3. Emmanuel Sanders and Jared Allen are still out there
Sanders, who was a potential target of the Patriots last year as a restricted free agent, figured to draw some interest this time around from New England. But to this point, the SMU product has been publicly linked to the Jags and Bucs and not the Patriots. The versatile, speedy Sanders also could be sitting down with the Dolphins in hopes of completing the Florida portion of his free agent tour. As for Allen, he appears to be one of the losers at this stage of free agency, as the defensive end saw the money that was initially earmarked for him in Denver go to Demarcus Ware. Something that could be holding up Allen’s situation is the idea that the 31-year-old could be transitioning into the next phase of his career, going from an every-down defensive end to a situational pass rusher. Of course, when that happens, you’re probably not going to get as much as you would if you were still an every-down defender. If he is able to make that move — instead of threatening to retire, as he’s already said — then the Patriots could possibly utilize him in much the same way that New England used Andre Carter in 2011 and 2013.
|03.13.14 at 12:46 pm ET|
The contract information for Darrelle Revis has started to leak out, and here are the reported details.
On the surface, the deal appears to be a two-year, $32 million contract. Multiple reports indicate that Revis has a $10 million signing bonus for 2014, as well as a $1.5 million base salary and a series of per game bonuses that — if he plays most or all of the season — should put him at $12 million.
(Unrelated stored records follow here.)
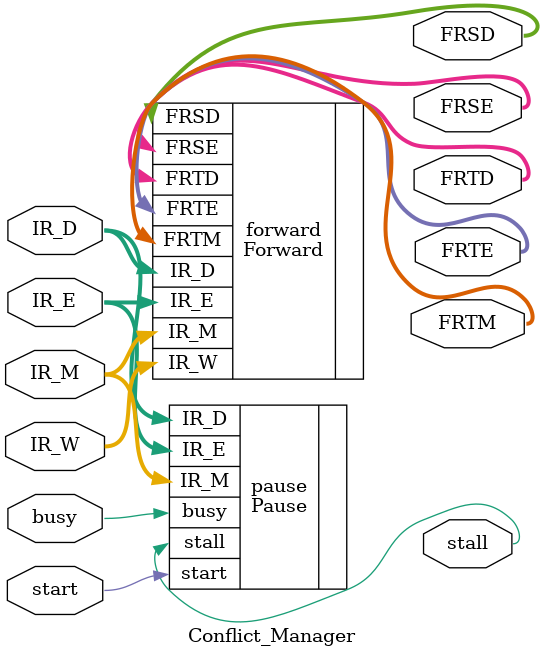
<source format=v>
`timescale 1ns / 1ps
module Conflict_Manager(
    input [31:0] IR_D,
	 input [31:0] IR_E,
	 input [31:0] IR_M,
	 input [31:0] IR_W,
	 input busy,
	 input start,
	 output [2:0] FRSD,
	 output [2:0] FRTD,
	 output [2:0] FRSE,
	 output [2:0] FRTE,
	 output [1:0] FRTM,
	 output stall
	 );
	 
	 Forward forward(
			.IR_D(IR_D),
			.IR_E(IR_E),
			.IR_M(IR_M),
			.IR_W(IR_W),
			.FRSD(FRSD),
			.FRTD(FRTD),
			.FRSE(FRSE),
			.FRTE(FRTE),
			.FRTM(FRTM)
			);
	 Pause pause(
			.IR_D(IR_D),
			.IR_E(IR_E),
			.IR_M(IR_M),
			.busy(busy),
			.start(start),
			.stall(stall)
			);


endmodule

</source>
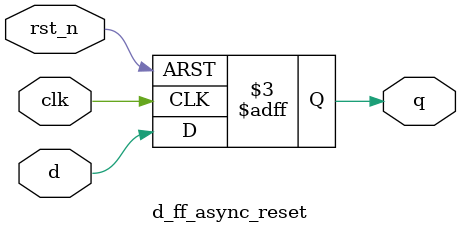
<source format=v>
`timescale 1ns / 1ps


// D Flip-Flop with async active-low reset
module d_ff_async_reset (
    input  wire clk,     
    input  wire rst_n,   
    input  wire d,       
    output reg  q        
);
    always @(posedge clk or negedge rst_n) begin
        if (!rst_n)
            q <= 1'b0;   
        else
            q <= d;      
    end
endmodule
  



</source>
Pro Football Talk reports that the Patriots have until April 1, 2015, to pick up the option on the second year of the deal. If New England does that, it would be a $12 million roster bonus. That would be in addition to a $7.5 million base salary, as well as a series of those same per-game bonuses that would put the eventual price tag in the $20 million range for 2015.
One positive is that the Patriots can get some cap relief in 2014 by spreading the original signing bonus out over the two years, which likely will mean that Revis will count for just $6.5 million against the cap this year, that according to Albert Breer of the NFL Network. The flip side to that is that as it stands right now, the bill for 2015 could be sizable, particularly if New England doesn’t pick up the option — the dead money could be as much as a reported $5 million.
In short, it appears to be a very good deal for the Patriots for 2014, as they’ll get one of the best corners in the league on incredibly short money when compared to the other top-level corners who were on the market this year — the cap hit is $7 million. But it likely will necessitate both sides revisiting the deal at the end of the 2014 season.